Te Toka Tūmoana: Tangata whenua and bi-cultural principled wellbeing framework

Published: October 21, 2021

This suite of three papers describes the whakapapa, or genesis, of Te Toka Tūmoana over the period 2013-2016, and the subsequent documentation of the mana-enhancing paradigm.


These papers describe the evidence gathering and consultation that has underpinned Oranga Tamariki’s more recent commitment to move frontline social work practice to a Māori-centred approach.

1. Te Ao Kohatu – Principled framing of best practice with Mokopuna Māori

The purpose of this literature review was to:

  • Examine the national and international literature on Indigenous theoretical frameworks and their applications to social work practice.
  • Inform the development of an Indigenous and bi-cultural principled framework, in the context of statutory social work, to advance mokopuna and whānau wellbeing.

Key Findings

  • Indigenous children are overrepresented in every phase of child welfare intervention
  • Many Indigenous communities experience high levels of intergenerational trauma as a result of colonisation, with its associated social and economic disadvantage which impacts on the wellbeing of their children.
  • There is scarce literature on Indigenous social work theoretical and practice frameworks within statutory social work. However, Indigenous social work that is guided by Indigenous participation and experiences has, at its heart, human rights and social justice.
  • Kaupapa Māori theoretical frameworks are grounded on the notion that te reo and tikanga Māori are both valid and legitimate, and provide both the conceptual understandings and practices to bring about change for Māori whānau.
  • A bi-cultural approach, which combines the knowledge and practice that both Māori and tauiwi bring to social work practice allows workers to develop culturally sensitive and responsive practice.
  • The notion of self-determination, partnership and indigenous rights that underpin contemporary culturally responsive social work practice in Aotearoa New Zealand can be traced back to the essence and spirit of the Treaty of Waitangi.

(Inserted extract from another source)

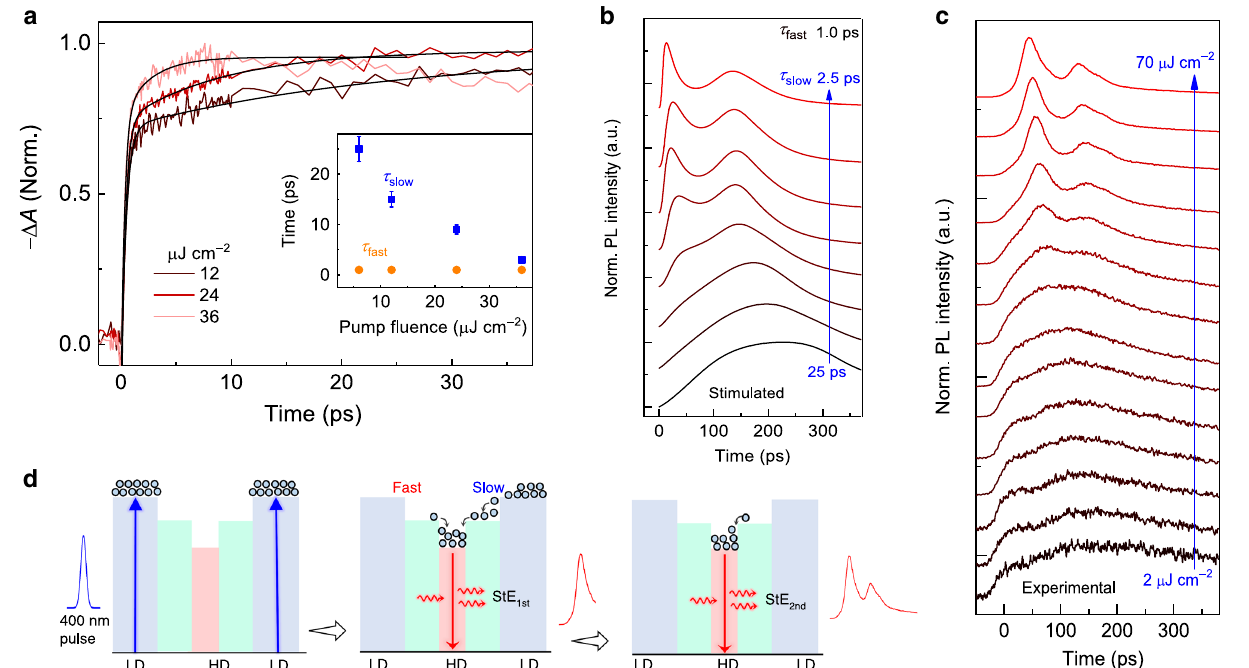
Fig. 3 Origin of the ultrashort laser pulse doubling. a Normalized transient absorption (TA) dynamics probed at the excitonic photobleaching peak (at 750 nm) of the high-dimensional (HD, n ≥ 5) perovskite QWs in the gain medium. Inset shows the fi tted TA peak rising time as a function of pump fl uence. The error bars represent the uncertainties of the fi ttings. b Simulated carrier recombination dynamics at different carrier funneling times and recombination rates in the perovskite MQWs gain medium. See Supplementary Note 1 and Supplementary Table 1 for detailed parameter values. c Normalized time- resolved photoluminescence (TRPL) decay curves for perovskite MQWs from low to high pump fl uence following excitation at 400 nm (1 kHz, 50 fs). d Schematic illustration of the formation of double-pulsed stimulated emission (StE) by single fs laser pulse pumping via the fast and slow carrier funneling processes in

2. Te Toka Tūmoana - Tangata Whenua and Bicultural Principled Wellbeing Framework

This paper provides an overview of how Te Toka Tūmoana - Tangata Whenua and Bicultural Principled Wellbeing Frameworkwas developed by Child, Youth and Family (CYF) for internal use by practitioners. Grounded in Te Tiriti o Waitangi (1840), Pūao-Te-Ata-Tū (1988) and the Child, Young Persons and Their Families Act (1989), Te Toka Tūmoana responded to CYF’s priority to “work together with Māori” embedded in their Mā Mātou, Mā Tātou Strategic Plan (2012).

The paper describes the engagement approach used to develop this bi-cultural framework, which was intended for use both at a strategic and practice level. The four key phases to the work were:

  • A bicultural approach to developing Te Ao Māori wellbeing principles

The process to agree the eight principles is described: Tikanga, Te Reo Māori, Whakamanawa, Wairuatanga, Kaitiakitanga, Whakapapa, Manaakitanga and Rangatiratanga. The final draft was accepted by Te Pōtae Kōhatu Māori on the 11th of October 2013 and all eight guiding principles were approved by agency leaders later that year.

  • Meeting at the Border

At the border of engagement are tangata whenua and tauiwi who have an obligation to work together for the core purpose of protecting and safe-guarding tamariki/mokopuna Māori. In the past, Māori have entered border relationships with tauiwi from positions of deficit and marginalisation. Engaging parties must address inequitable power relationships, hidden agendas and historical patterns of behaviour, if tamariki/mokopuna and whānau Māori wellbeing is to be fully addressed.

  • Co-construction

Co-construction refers to tangata whenua and tauiwi CYF staff along with external stakeholders including whānau, iwi and hapū forming relationships and building knowledge about the framework with each other. To co-construct is to construct with others.

  • Triangulation

The indigenous and bi-cultural principled framework that emerged was tested with internal stakeholders, external stakeholders and against the literature and data.

3. Development of the Mana-Enhancing Paradigm for Practice

This short paper traces the history of Te Ao Māori values and tikanga that culminated in the development of the mana-enhancing paradigm for social work practice.

The purpose is to inform a statutory social work practice paradigm shift for Oranga Tamariki from a western/Eurocentric position to a Māori-centred position. It draws from academic discourse, oral narratives and research relating to Te Ao Māori and social work.